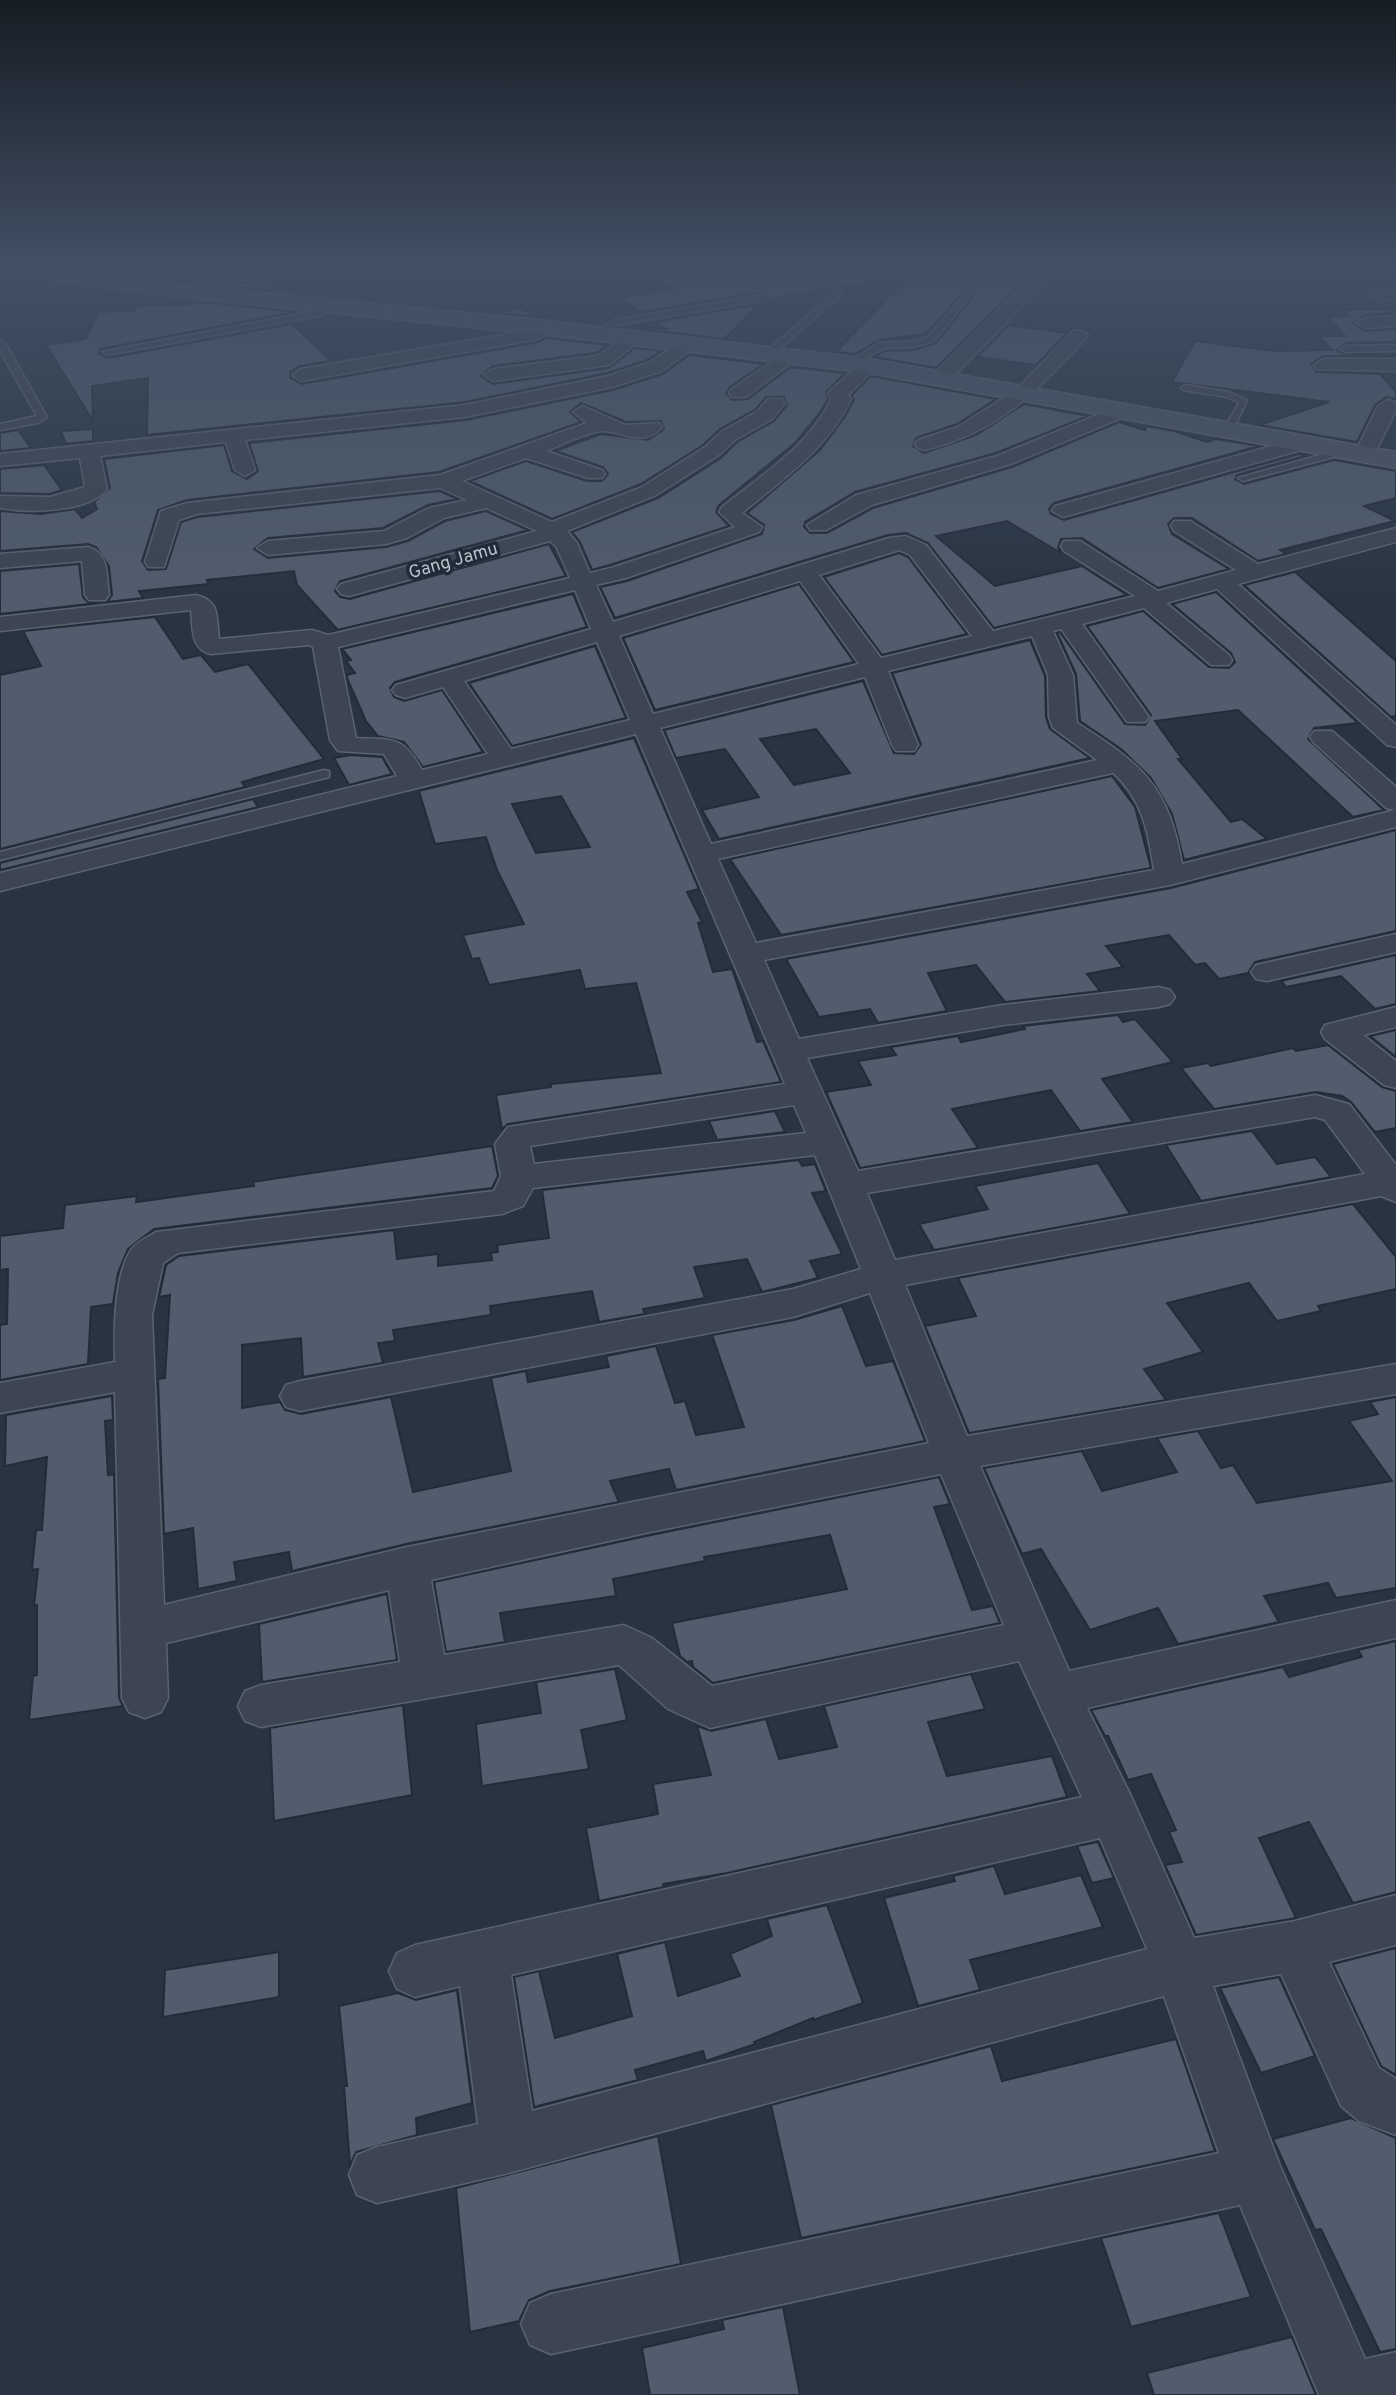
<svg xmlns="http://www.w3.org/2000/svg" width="1396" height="2395" viewBox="0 0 1396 2395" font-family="Overpass,sans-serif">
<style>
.building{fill:#515d6c;stroke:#232c39;stroke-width:2;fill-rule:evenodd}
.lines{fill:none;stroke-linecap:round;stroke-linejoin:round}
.lane-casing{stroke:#5a636e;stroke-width:3}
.street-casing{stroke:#5a636e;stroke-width:3}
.secondary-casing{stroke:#5a636e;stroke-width:3}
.lane{fill:#3c4551;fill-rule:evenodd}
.street{fill:#3c4551;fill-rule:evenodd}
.secondary{fill:#4a5564;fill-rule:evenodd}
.labels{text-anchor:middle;stroke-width:7;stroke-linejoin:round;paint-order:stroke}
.far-street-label{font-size:18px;fill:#b9c1cb;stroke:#212a37}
</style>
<rect width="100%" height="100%" fill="#283441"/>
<g class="building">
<polygon points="182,268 210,268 221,281 236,284 262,279 274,291 198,284"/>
<polygon points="640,268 866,268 867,282 768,299 762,292 641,312 619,298 674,289"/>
<polygon points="917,268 1037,268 936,368 875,357 885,351 914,350 936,343 972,298 968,291 964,291 926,334 879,340 855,354 836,352"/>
<polygon points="212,303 294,312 101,349 99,353 108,358 292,324 331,361 300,366 290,372 290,378 302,384 539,342 546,338 608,345 596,353 493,366 481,376 493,384 609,368 635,348 661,351 647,360 607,373 465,402 147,435 148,378 92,386 93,421 46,345 86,339 98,312 134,311 136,306"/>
<polygon points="759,304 724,339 624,327 666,329 655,322"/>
<polygon points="517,307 534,315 606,323 500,313"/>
<polygon points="1388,309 1393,313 1365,315 1353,324 1365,331 1396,329 1396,342 1345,343 1337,350 1345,355 1396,356 1323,356 1311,364 1316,372 1380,374 1396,392 1396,399 1386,397 1375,405 1357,442 1259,425 1329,402 1172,382 1195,341 1275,351 1332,350 1319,336 1345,336 1328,317 1348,316 1342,310"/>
<polygon points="1009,325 1067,333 1036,365 977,357"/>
<polygon points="689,355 764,364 730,387 726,393 732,400 748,399 791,367 845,373 826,392 828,399 819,414 795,443 719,505 716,512 729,526 610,565 592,570 580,542 572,532 658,498 721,458 737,442 774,421 787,405 784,397 766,397 756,409 720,429 703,445 641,484 552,519 470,481 526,461 587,481 602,481 608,474 603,467 555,451 601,434 648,440 664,429 661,421 626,422 581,403 570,412 581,422 439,472 187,500 158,510 142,561 148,570 166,569 181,522 198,517 440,491 457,499 428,505 383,528 268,538 254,549 268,558 386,547 408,541 445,521 486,511 528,530 340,581 335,591 340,597 350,599 549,544 566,576 333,631 338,630 297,585 294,571 207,580 208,584 139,591 143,598 107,602 112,595 109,566 96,547 88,544 0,551 0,511 41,514 75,509 82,518 97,509 94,502 110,488 104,459 224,445 232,471 247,479 258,471 249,443 466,420 613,390 663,374"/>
<polygon points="871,376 996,399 957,424 916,438 913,446 924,453 976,435 1024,404 1088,416 996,453 855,492 805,522 804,527 810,533 827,533 873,508 1012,467 1119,422 1145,430 1147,426 1174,431 1207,442 1216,439 1259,446 1054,503 1049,509 1051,514 1064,520 1299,454 1308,455 1237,475 1235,479 1244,484 1334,460 1396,471 1396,498 1364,506 1395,521 1280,550 1286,554 1258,561 1192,518 1174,518 1168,524 1172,534 1229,569 1158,588 1082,538 1061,539 1058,548 1061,553 1007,521 936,536 995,586 1082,566 1127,595 994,628 928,543 906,533 888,535 615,618 600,587 627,581 762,534 764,525 747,513 820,450 844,418 854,400 852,395"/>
<polygon points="93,429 93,441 66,444 61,431"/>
<polygon points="18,430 31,448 0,451 0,433"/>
<polygon points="44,465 62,490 50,494 0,493 0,469"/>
<polygon points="899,553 908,557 967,634 882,655 824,577"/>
<polygon points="79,564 83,597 89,603 98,603 0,614 0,571"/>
<polygon points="1295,572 1396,661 1396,716 1391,717 1244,585"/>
<polygon points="799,584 854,662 655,710 623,638"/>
<polygon points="1216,592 1358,723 1314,728 1308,739 1384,810 1353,817 1238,710 1155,721 1182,759 1178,759 1231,822 1242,819 1267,839 1184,860 1172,814 1151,778 1121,749 1080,721 1076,674 1057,633 1060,632 1125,724 1145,725 1151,715 1087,626 1143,611 1209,667 1229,668 1235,662 1231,653 1172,604"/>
<polygon points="573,594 587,627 395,682 390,688 394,697 404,701 442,690 483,752 423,767 404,742 378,736 366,721 347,678 347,675 355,673 346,661 351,660 342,649"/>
<polygon points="155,617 183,659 201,655 215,672 248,664 324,759 242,782 245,787 0,849 0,675 41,666 23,631"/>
<path d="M1030,640L1045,676L1046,717L1050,729L1090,758L719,839L702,810L759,797L725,749L676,758L664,730L863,681L894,753L914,754L921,744L892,673ZM816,729L850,773L794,785L760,739Z"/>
<polygon points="595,646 626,718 512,746 469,683"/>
<path d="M634,738L699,889L687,892L702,922L698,923L713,972L732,969L757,1042L763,1041L781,1082L508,1124L502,1129L496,1095L551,1087V1084L661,1073L636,983L585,989L580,970L489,985L479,958L472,959L463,935L524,924L497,870L486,837L435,844L419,791ZM561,796L590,847L536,853L512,804Z"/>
<polygon points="351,755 382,757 392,774 349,785 334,758"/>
<polygon points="1112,776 1135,807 1151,868 781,935 730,859"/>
<polygon points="253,799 258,807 0,870 0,863"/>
<polygon points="1396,830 1396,931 1255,962 1248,973 1219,979 1205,963 1195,965 1169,935 1106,946 1123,967 1087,974 1100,991 1005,1002 976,965 928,973 947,1011 878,1023 870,1009 819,1017 786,959 1171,888"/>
<polygon points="1396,955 1396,1004 1375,1009 1341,976 1286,987 1281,981"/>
<polygon points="1118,1015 1123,1022 1135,1019 1173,1062 1102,1079 1133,1122 1080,1131 1051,1090 952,1109 978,1148 860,1168 826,1092 871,1085 858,1061 896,1055 891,1047 958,1036 961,1042 1025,1029 1023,1026"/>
<polygon points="1396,1030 1396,1057 1370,1036"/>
<polygon points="1328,1045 1382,1087 1396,1091 1396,1128 1375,1132 1351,1102 1342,1096 1316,1092 1214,1109 1181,1068 1208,1063 1211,1066 1293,1048 1296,1051"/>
<polygon points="775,1111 785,1132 717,1140 709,1121"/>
<polygon points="1252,1131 1277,1164 1315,1157 1331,1177 1201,1201 1166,1145"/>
<polygon points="492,1146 498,1176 492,1188 154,1229 128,1249 118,1273 113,1304 91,1307 88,1364 0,1380 0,1325 7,1324 8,1269 0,1270 0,1236 63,1228 65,1205 137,1196 136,1202 254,1186 253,1182"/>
<polygon points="799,1160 802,1166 815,1164 826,1191 812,1193 842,1254 810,1261 818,1278 762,1292 747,1259 694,1267 705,1298 643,1309 645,1314 599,1322 592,1291 490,1306 491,1315 393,1330 395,1341 378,1343 383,1363 303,1377 301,1338 242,1345 242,1408 280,1402 285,1410 301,1414 391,1397 413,1492 511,1471 491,1378 526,1371 528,1382 609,1367 606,1356 656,1346 675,1403 685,1401 696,1435 744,1427 712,1335 794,1320 842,1306 866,1366 893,1361 925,1441 676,1490 669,1469 610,1481 619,1502 406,1544 292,1571 289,1552 234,1562 237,1581 198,1589 193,1528 164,1534 158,1379 165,1378 170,1295 159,1297 166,1265 179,1256 394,1230 397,1259 438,1254 438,1266 492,1260 491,1253 498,1252 497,1245 549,1238 542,1190"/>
<polygon points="1098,1163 1130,1214 934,1250 919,1224 988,1209 975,1186"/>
<polygon points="1353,1204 1396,1257 1396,1289 1318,1306 1321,1311 1277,1321 1249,1283 1167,1303 1203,1352 1144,1369 1166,1400 969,1433 925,1326 976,1316 958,1278"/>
<polygon points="112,1396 113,1420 105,1421 108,1475 114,1474 119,1698 123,1706 29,1720 33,1676 37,1675 37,1605 34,1606 38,1569 32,1570 36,1530 42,1530 47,1457 5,1466 6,1415"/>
<polygon points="1396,1397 1396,1588 1336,1598 1328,1583 1264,1596 1279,1622 1178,1644 1158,1608 1090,1630 1041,1549 1022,1554 984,1468 1082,1451 1102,1491 1177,1472 1157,1438 1198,1431 1221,1468 1233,1465 1257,1503 1392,1481 1349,1421 1378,1414 1370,1402"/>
<polygon points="939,1477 950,1504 934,1507 972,1610 993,1606 1000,1623 713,1683 693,1667 692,1661 687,1662 680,1656 672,1623 847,1589 830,1535 704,1557 705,1561 613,1579 616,1596 500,1613 505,1642 446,1652 434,1582 651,1535"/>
<polygon points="387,1594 397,1660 262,1682 259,1624"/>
<polygon points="1396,1641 1396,1892 1353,1903 1309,1822 1259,1838 1296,1918 1196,1935 1165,1865 1182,1862 1169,1832 1176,1830 1151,1774 1128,1780 1108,1736 1105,1736 1091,1710 1283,1667 1289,1677 1362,1657 1358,1650"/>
<polygon points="615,1669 627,1720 581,1730 589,1769 482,1786 476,1724 541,1713 536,1682"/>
<polygon points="971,1674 985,1709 928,1722 947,1776 1052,1756 1067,1797 727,1873 663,1884 664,1887 599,1901 586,1828 658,1814 653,1784 711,1775 697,1726 711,1731 766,1719 779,1759 837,1747 824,1706"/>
<polygon points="403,1705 412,1795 274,1821 270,1728"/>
<polygon points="1098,1842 1114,1878 1092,1883 1077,1846"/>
<polygon points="994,1866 1005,1894 1081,1875 1103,1927 970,1960 980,1990 918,2006 884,1898 955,1881 953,1876"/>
<polygon points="827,1905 863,2003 813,2020 813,2018 754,2042 755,2044 706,2061 703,2051 635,2070 638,2080 534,2107 514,1977 539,1971 555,2038 632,2016 617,1954 665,1942 678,1996 740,1976 730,1954 772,1936 767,1919"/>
<polygon points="1396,1948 1396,2075 1381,2066 1333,1964"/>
<polygon points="279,1952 279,1997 163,2017 165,1970"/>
<polygon points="1279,1977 1315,2056 1261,2073 1220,1988"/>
<polygon points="457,1990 472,2103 416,2118 417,2135 356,2152 350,2165 344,2086 347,2086 339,2006 398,1993 416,2000"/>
<polygon points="1176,2039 1215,2151 801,2238 771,2105 991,2046 1002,2081"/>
<polygon points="1351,2118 1396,2138 1396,2349 1380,2352 1321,2229 1315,2230 1273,2139"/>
<polygon points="658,2136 681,2264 550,2291 529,2300 519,2321 470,2332 456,2188"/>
<polygon points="1219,2213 1251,2297 1131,2327 1101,2238"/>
<polygon points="783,2307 800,2395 650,2395 642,2348 724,2329 722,2320"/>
<polygon points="1292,2337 1316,2395 1154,2395 1147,2373"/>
</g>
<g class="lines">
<defs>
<g id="lane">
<polygon points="213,268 222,268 228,275 236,275 282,268 303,268 236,281 223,279"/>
<polygon points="872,268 883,268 895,276 888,278"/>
<polygon points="836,291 843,293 773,355 767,355 767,351"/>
<polygon points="966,293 970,296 934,341 914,347 884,348 855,365 847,363 879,343 913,341 928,337"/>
<polygon points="762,295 765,300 617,325 602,336 595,334 614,320"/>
<polygon points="333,303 336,308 323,315 107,355 102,352 320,310"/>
<polygon points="0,340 5,343 47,417 38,423 0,430 0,424 37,416 0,351"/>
<polygon points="1396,345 1396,351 1345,352 1340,349 1345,346"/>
<polygon points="1186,385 1229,392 1247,400 1232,432 1223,430 1239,403 1227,397 1183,390 1181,388"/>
<polygon points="1345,448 1350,451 1349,453 1243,481 1238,478"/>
<polygon points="324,770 329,771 329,777 0,860 0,852"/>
</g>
<g id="street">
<polygon points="1042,268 1060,268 947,383 933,383 931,379 933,375"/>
<polygon points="1396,289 1396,299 1375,301 1366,296 1375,291"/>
<polygon points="1396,316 1396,326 1365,328 1356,323 1365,318"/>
<polygon points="548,323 557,328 538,339 301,381 292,375 301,369 532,330"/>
<path d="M1079,330L1088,335L1085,339C1035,393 1000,431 925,450L918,448L915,444L918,440L958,427L1016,390L1073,331Z"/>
<polygon points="632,333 641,338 638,342 609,365 493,381 484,375 493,369 597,356"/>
<path d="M687,339L696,344L693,348L662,371L612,387L465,417L245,440L255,470L245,476L235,470L226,442L100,456L107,489C88,513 28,513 0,508V496L50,497L85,487L80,458L0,466V454L465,405L608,376L648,363Z"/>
<polygon points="790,349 799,355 796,359 746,397 732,397 729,393 732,389"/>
<polygon points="1323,359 1396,359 1396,371 1316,369 1314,365"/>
<path d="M869,360L878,366L848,395L851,399C829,447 782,480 742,513L762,527L759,532L626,578L596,585L613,622L889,538L906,536L926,545L993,631L1135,596L1064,551L1061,546L1064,541H1080L1158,591L1236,570L1174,531L1171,526L1174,521H1190L1258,564L1396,528V542L1238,584L1396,725V747L1387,745L1217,589L1166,603L1229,655L1232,660L1229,665H1211L1144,608L1082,624L1149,717L1145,722H1127L1061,629L1053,631L1073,675L1077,723C1142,764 1169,786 1182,864L1395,810L1386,808L1314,743L1310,737L1314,731H1332L1396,787V827L1170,885L764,960L799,1039L1003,1005L1159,987L1170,990L1175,997L1170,1004L1159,1007L1003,1025L807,1058L858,1171L1315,1095L1349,1104L1396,1165V1202L1381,1196L905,1285L967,1436L1396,1364V1394L980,1466L1069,1671L1396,1600V1638L1087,1708L1131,1796L1194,1938L1295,1921L1396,1895V1945L1329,1962L1379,2068L1396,2079V2135L1359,2121L1341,2106L1281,1974L1213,1986L1280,2166L1365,2359L1396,2352V2395H1319L1240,2205L551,2354L530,2345L521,2324L530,2303L551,2294L1219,2153L1164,1996L509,2173L377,2203L357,2195L349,2175L357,2155L377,2147L478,2124L460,1986L415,1997L397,1989L389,1971L397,1953L415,1945L1082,1797L1019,1661L710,1728L668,1709L619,1665L261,1727L245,1721L238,1706L245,1691L261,1685L400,1662L389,1590L166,1643L168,1698L161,1712L145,1718L129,1712L122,1698L115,1392L0,1413V1383L115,1362C114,1333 114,1275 131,1250C136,1242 148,1237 156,1232L494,1191L501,1176L495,1144L508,1127L785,1084L636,734L0,891V873L397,776L384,754L338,751L330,740L313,647L309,645L211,654C190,649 193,628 191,610L0,631V617L196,595C221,601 216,617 219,639L312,630L328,635L570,578L556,546L550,541L349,596L341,594L337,589L341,584L537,531L486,508L444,518L407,538L386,544L268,555L257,548L268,541L384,531L429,508L467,500L440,488L197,514L179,520L164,567H148L145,562L161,511L187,503L440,475L587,423L573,412L583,406L625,425L659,423L662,427C642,449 621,430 601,431C584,433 562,445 546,451L602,470L605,474L602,478H588L526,458L462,481L552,522L642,487L705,447L721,432L758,411L768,399H782L785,403L772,419L735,440L719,455L656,495L567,531L577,543L590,573L611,568L735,527L719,512L722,507C761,476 810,445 831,399L828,394L831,390L862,362ZM899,550L910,555L972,636L881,658L819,575ZM800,581L859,664L653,714L619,636ZM575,590L591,629L396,685L392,690L396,695L405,698L443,687L488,754L422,770C402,734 392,740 356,738L338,647ZM1032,636L1048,675L1049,717L1053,728L1097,760L711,844L660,728L865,677L892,745L896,751H914L918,745L888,671ZM597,642L630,720L511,749L464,681ZM1113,773C1143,800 1148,832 1154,870L756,943L718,859ZM794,1105L806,1133L534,1164L530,1146ZM1315,1117L1325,1120L1365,1174L895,1260L867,1193ZM815,1155L861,1269L793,1289L300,1381L286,1385L280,1396L286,1407L300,1411L793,1317L870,1293L929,1443L407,1547L164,1605L152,1315L163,1263L178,1253L502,1214L523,1206L533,1188ZM941,1474L1004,1625L712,1686L652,1638L624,1625L444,1655L431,1580L650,1532ZM1100,1838L1147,1949L532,2111L511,1975Z"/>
<polygon points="1388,400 1395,402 1396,410 1374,455 1364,461 1357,459 1354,455 1378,406"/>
<polygon points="1119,406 1129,412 1126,416 1011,464 872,505 826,530 810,530 807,525 856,495 997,456"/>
<polygon points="1301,438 1308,440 1311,444 1308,448 1063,517 1052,511 1055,506"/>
<path d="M88,547C110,553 106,576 109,595L105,600H89L85,595L82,561L0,568V554Z"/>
<polygon points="1396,934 1396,952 1267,981 1256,979 1251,972 1256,965"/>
<polygon points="1396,1007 1396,1027 1363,1035 1396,1061 1396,1088 1384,1085 1325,1039 1321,1032 1325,1025"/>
</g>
<polygon id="secondary" points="0,268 53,268 170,284 548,321 869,359 1396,452 1396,468 869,373 548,335 170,296 6,274 0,273"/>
</defs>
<use href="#lane" class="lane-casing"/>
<use href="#street" class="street-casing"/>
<use href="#secondary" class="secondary-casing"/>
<use href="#lane" class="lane"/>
<use href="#street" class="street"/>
<use href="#secondary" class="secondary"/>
</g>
<linearGradient id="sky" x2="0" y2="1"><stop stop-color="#161d24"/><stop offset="0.44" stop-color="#425065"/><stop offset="1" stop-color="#425065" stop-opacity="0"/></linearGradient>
<rect width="1396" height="604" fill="url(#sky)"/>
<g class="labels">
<g class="far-street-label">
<text transform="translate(453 560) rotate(-16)" y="6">Gang Jamu</text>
</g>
</g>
</svg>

--------------------------------

## BRIEF
Wherever a line contains the string "evenodd", copy that line from the data.

## ANSWER SPACE
.building{fill:#515d6c;stroke:#232c39;stroke-width:2;fill-rule:evenodd}
.lane{fill:#3c4551;fill-rule:evenodd}
.street{fill:#3c4551;fill-rule:evenodd}
.secondary{fill:#4a5564;fill-rule:evenodd}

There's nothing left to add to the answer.